- YOUR TASK -
Give every line of the data again, unchanged, but with no pictures.

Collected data
········

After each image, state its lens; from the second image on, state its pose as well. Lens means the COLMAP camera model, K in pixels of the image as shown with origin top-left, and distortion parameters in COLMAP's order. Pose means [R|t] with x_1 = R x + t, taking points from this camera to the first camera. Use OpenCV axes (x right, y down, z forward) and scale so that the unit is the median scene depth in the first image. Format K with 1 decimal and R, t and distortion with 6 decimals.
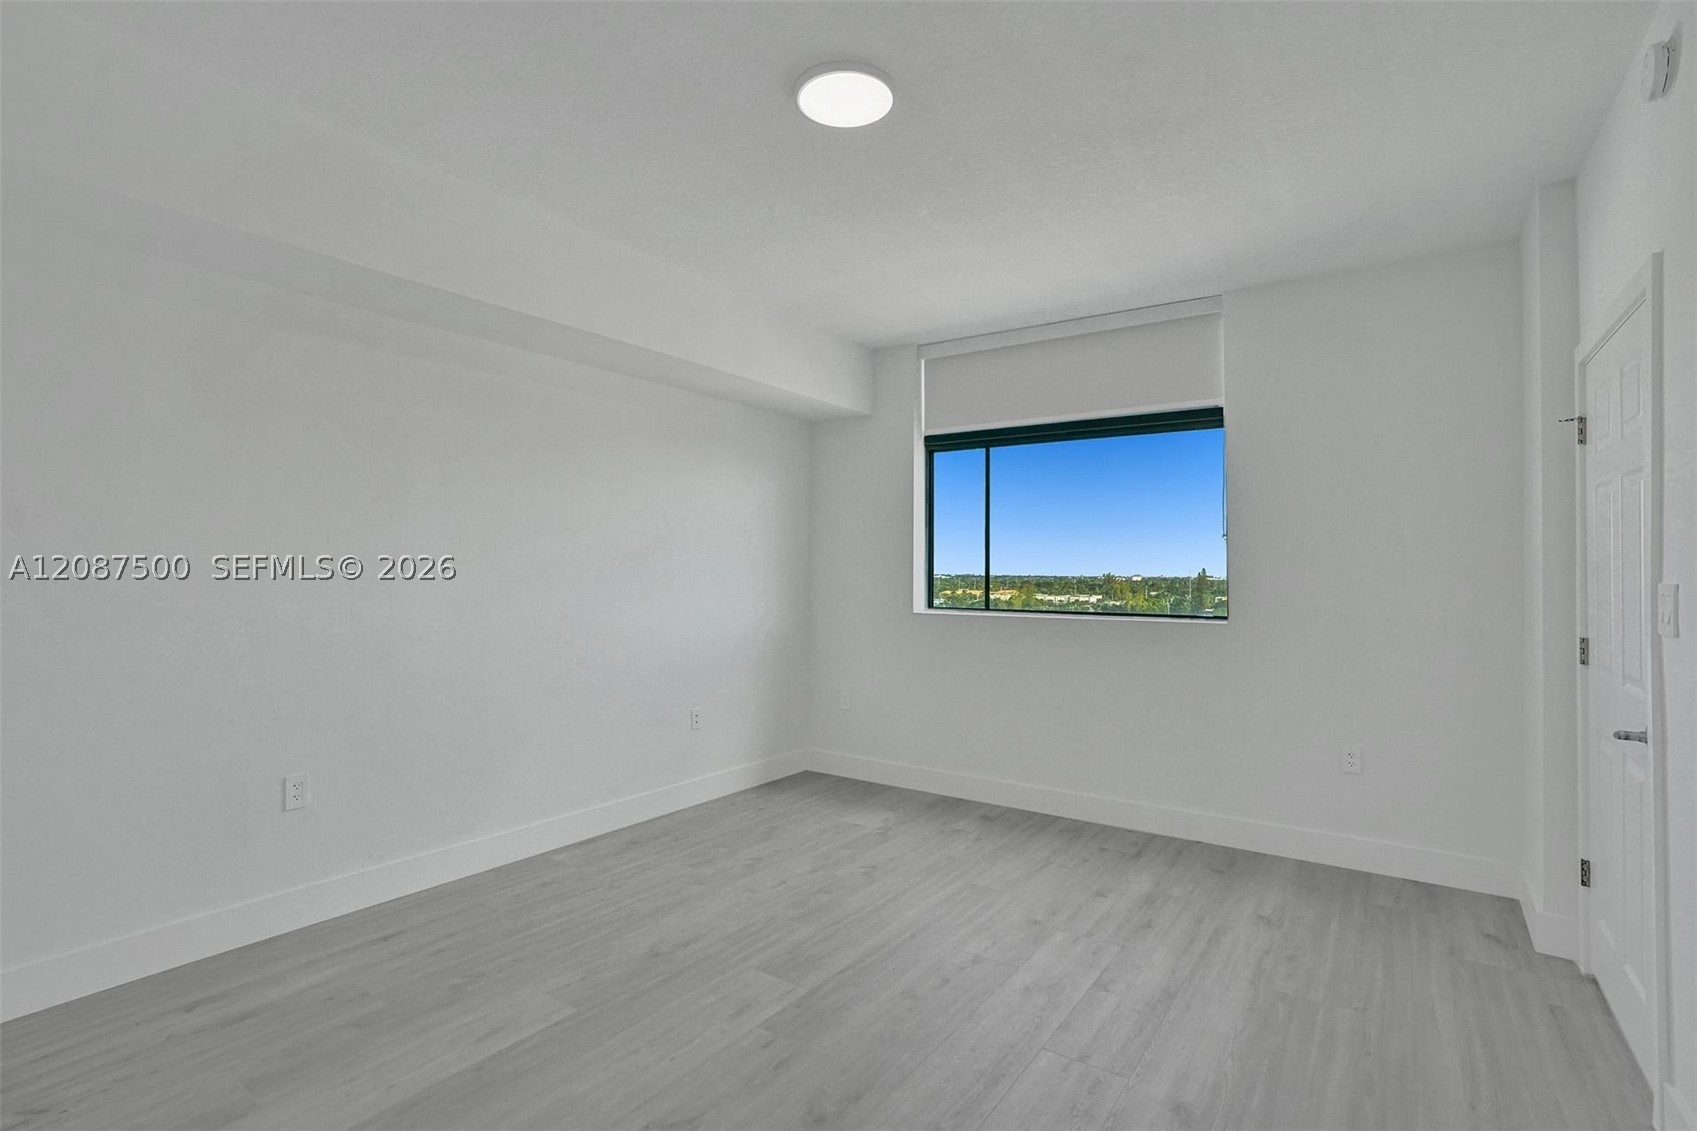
lens RADIAL K [[825.3, 0, 850.0], [0, 825.3, 554.2], [0, 0, 1]] dist [-0.048022, 0.000468]
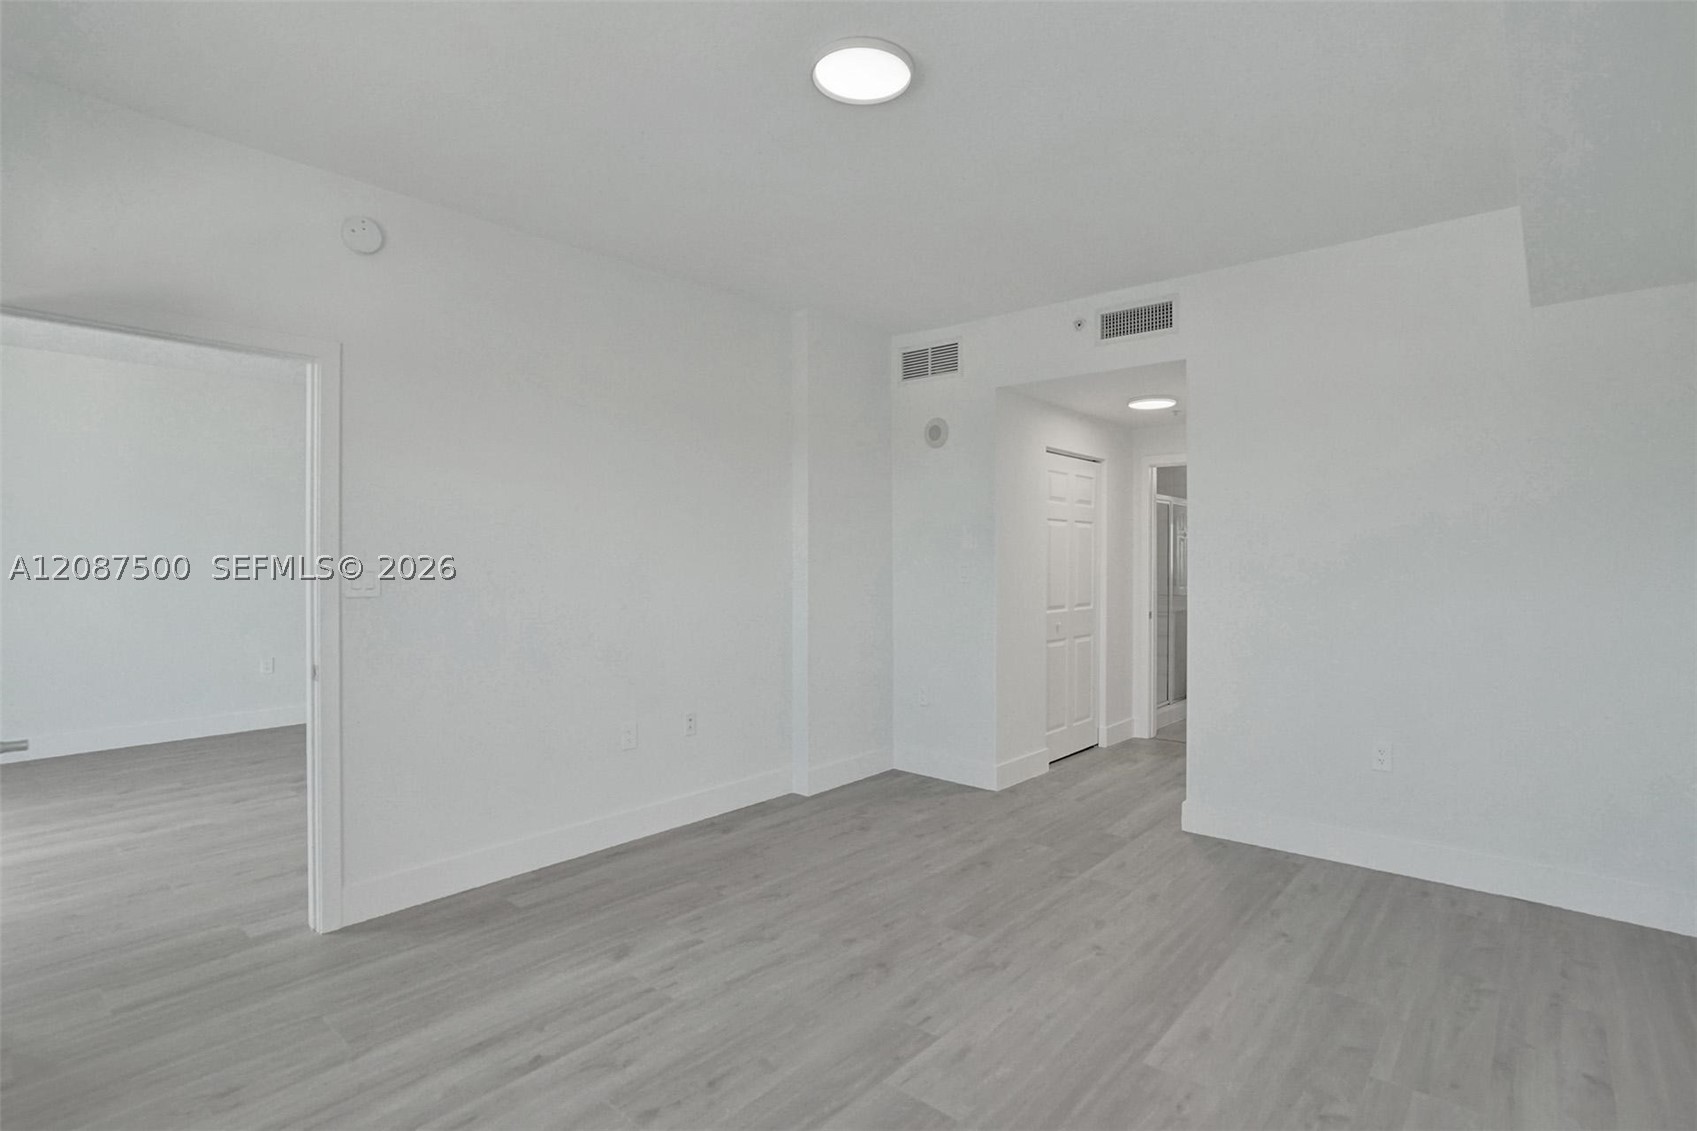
lens RADIAL K [[834.6, 0, 852.2], [0, 834.6, 568.5], [0, 0, 1]] dist [-0.004037, 0.000916]
pose [[-0.993799, -0.012224, 0.110518, -0.066978], [-0.013825, 0.999810, -0.013731, 0.019314], [-0.110329, -0.015173, -0.993779, 1.186295]]
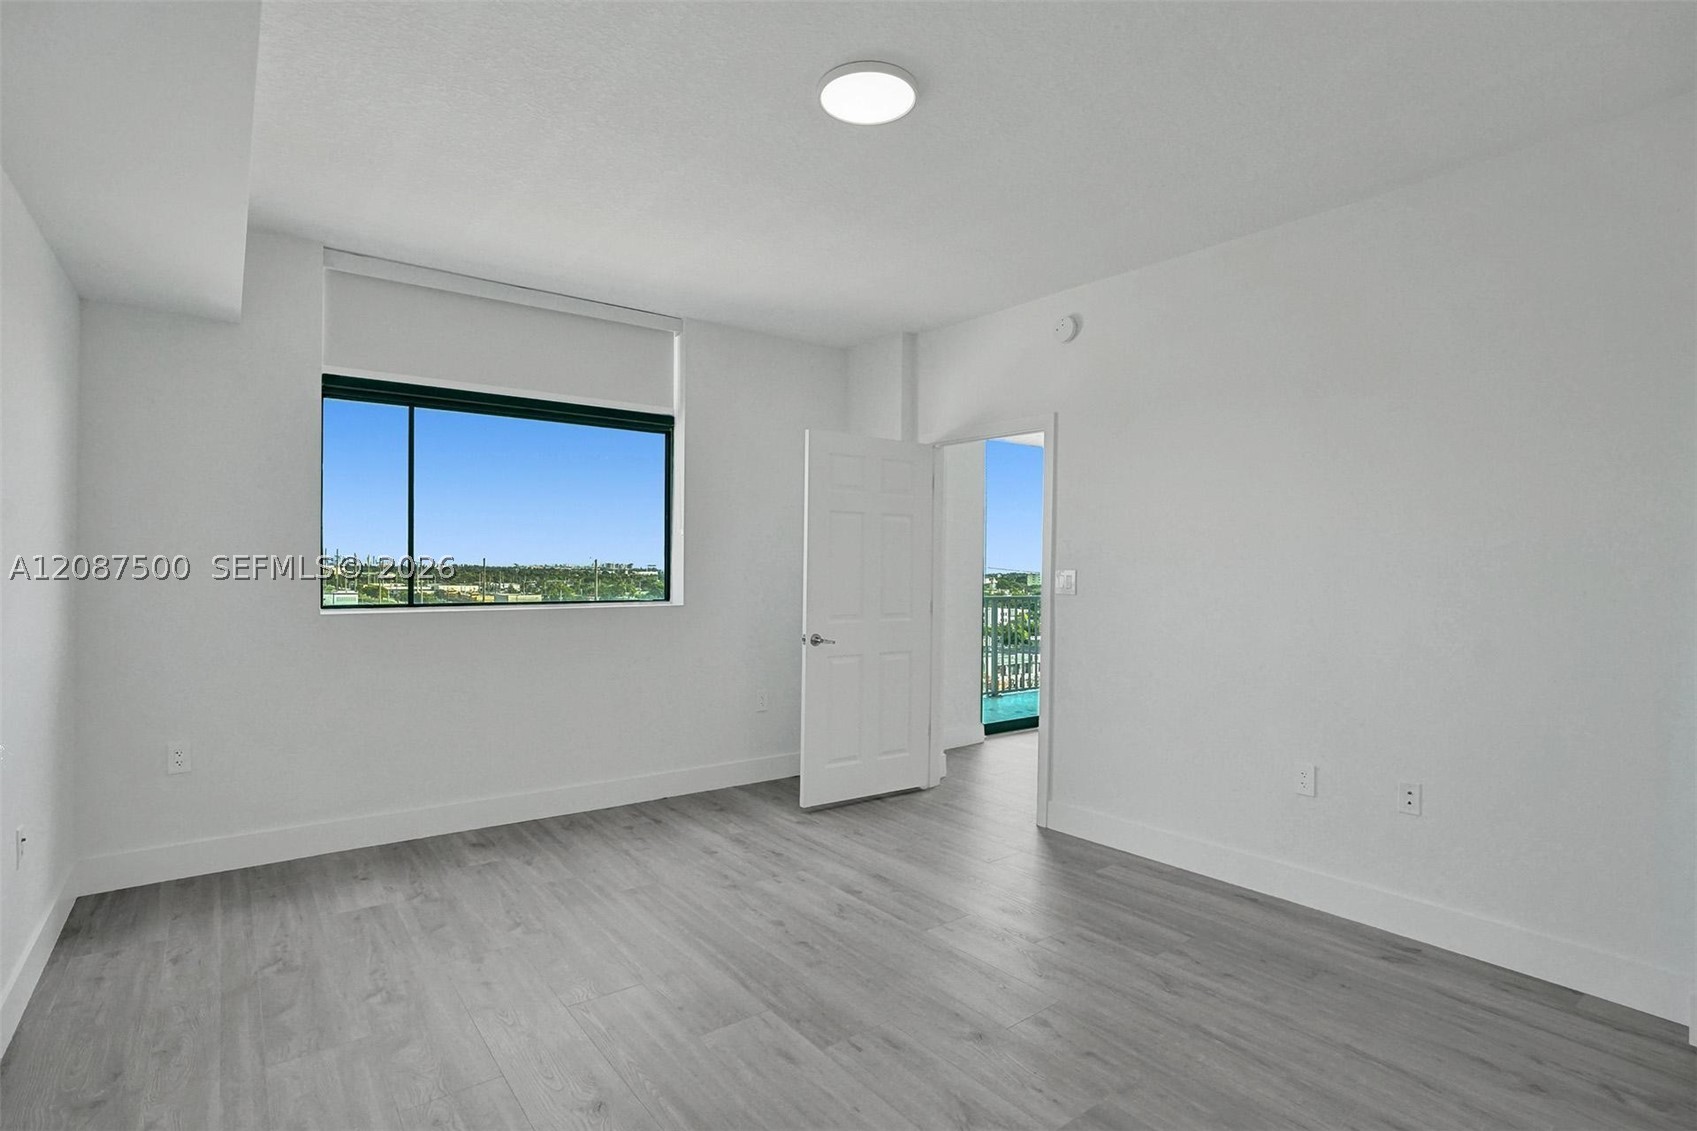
lens RADIAL K [[834.6, 0, 852.2], [0, 834.6, 568.5], [0, 0, 1]] dist [-0.004037, 0.000916]
pose [[0.299645, -0.008285, 0.954015, -0.599521], [-0.028031, 0.999454, 0.017484, 0.005047], [-0.953639, -0.031981, 0.299249, 0.408442]]
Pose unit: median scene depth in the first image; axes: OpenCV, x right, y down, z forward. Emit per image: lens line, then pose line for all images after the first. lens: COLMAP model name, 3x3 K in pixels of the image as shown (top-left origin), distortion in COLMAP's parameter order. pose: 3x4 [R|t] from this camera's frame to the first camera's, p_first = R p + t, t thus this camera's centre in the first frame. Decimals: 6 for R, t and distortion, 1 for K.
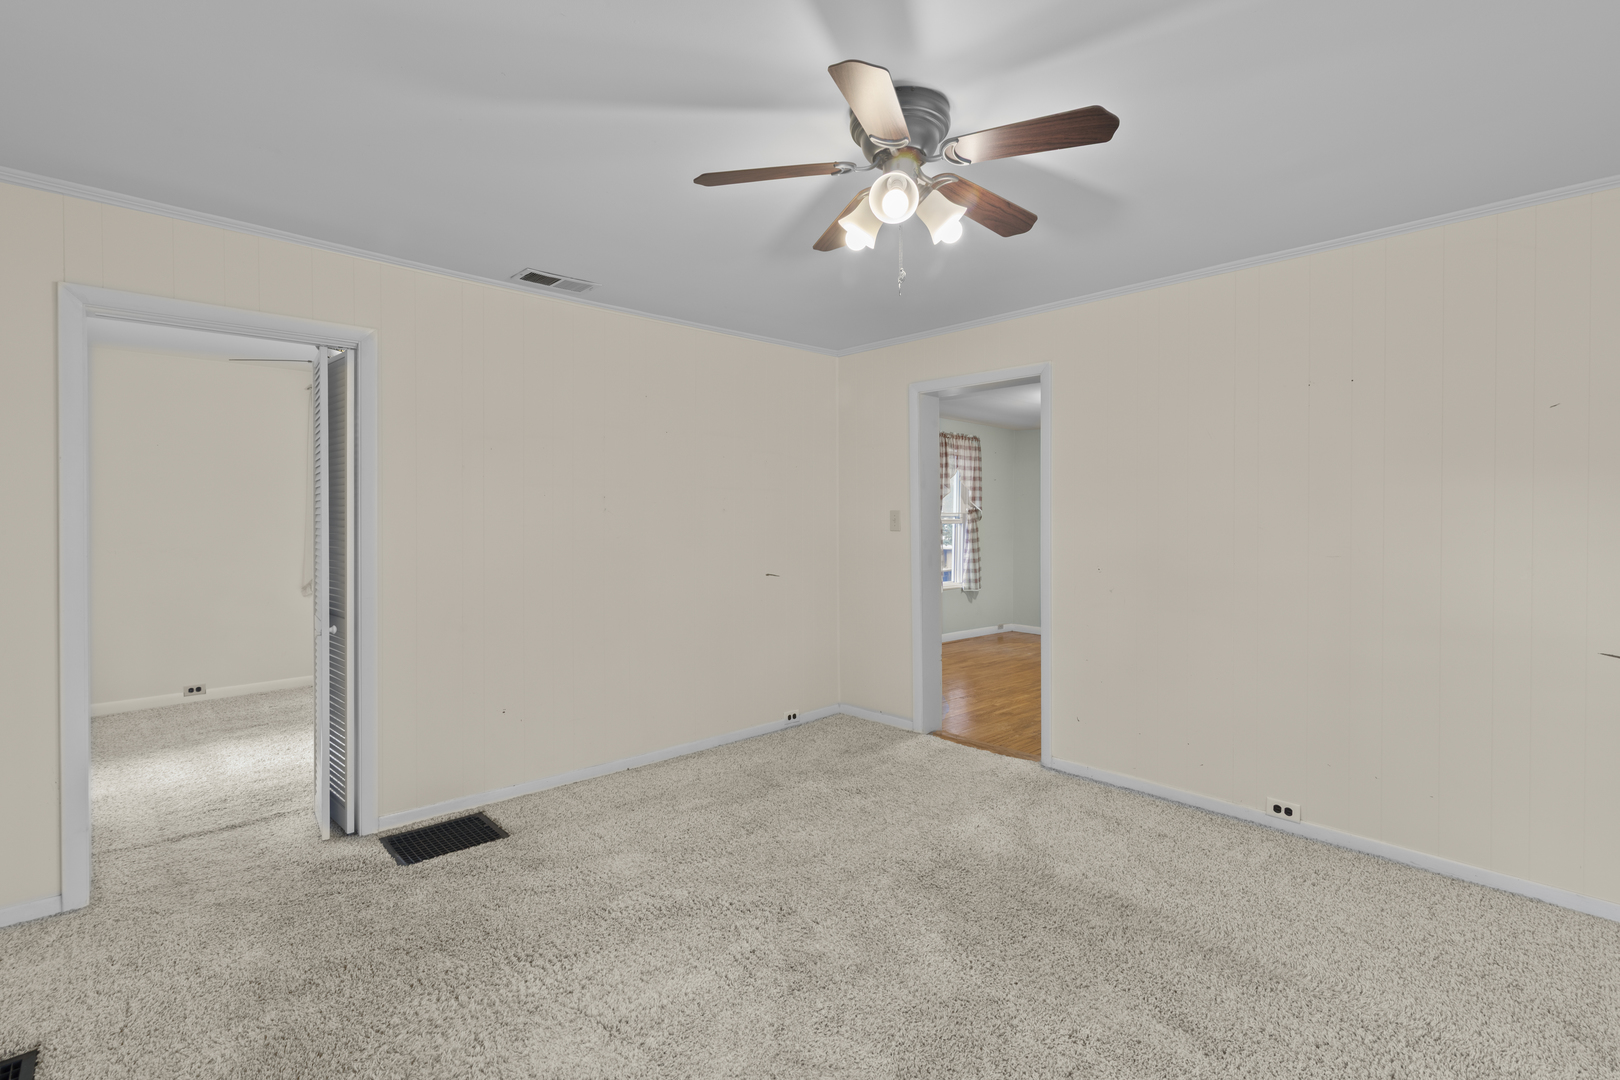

········

- RESULT OF THE EXERCISE -
After each image, state its lens; from the second image on, state its pose as well. Lens means the COLMAP camera model, K in pixels of the image as shown with origin top-left, and distortion parameters in COLMAP's order. Pose means [R|t] with x_1 = R x + t, taking points from this camera to the first camera. Use OpenCV axes (x right, y down, z forward) and scale so that the unit is the median scene depth in the first image. Format K with 1 decimal and R, t and distortion with 6 decimals.
lens RADIAL K [[825.3, 0, 850.0], [0, 825.3, 554.2], [0, 0, 1]] dist [-0.048022, 0.000468]
lens RADIAL K [[834.6, 0, 852.2], [0, 834.6, 568.5], [0, 0, 1]] dist [-0.004037, 0.000916]
pose [[-0.993799, -0.012224, 0.110518, -0.066978], [-0.013825, 0.999810, -0.013731, 0.019314], [-0.110329, -0.015173, -0.993779, 1.186295]]
lens RADIAL K [[834.6, 0, 852.2], [0, 834.6, 568.5], [0, 0, 1]] dist [-0.004037, 0.000916]
pose [[0.299645, -0.008285, 0.954015, -0.599521], [-0.028031, 0.999454, 0.017484, 0.005047], [-0.953639, -0.031981, 0.299249, 0.408442]]
Pose unit: median scene depth in the first image; axes: OpenCV, x right, y down, z forward. Emit per image: lens line, then pose line for all images after the first. lens: COLMAP model name, 3x3 K in pixels of the image as shown (top-left origin), distortion in COLMAP's parameter order. pose: 3x4 [R|t] from this camera's frame to the first camera's, p_first = R p + t, t thus this camera's centre in the first frame. Decimals: 6 for R, t and distortion, 1 for K.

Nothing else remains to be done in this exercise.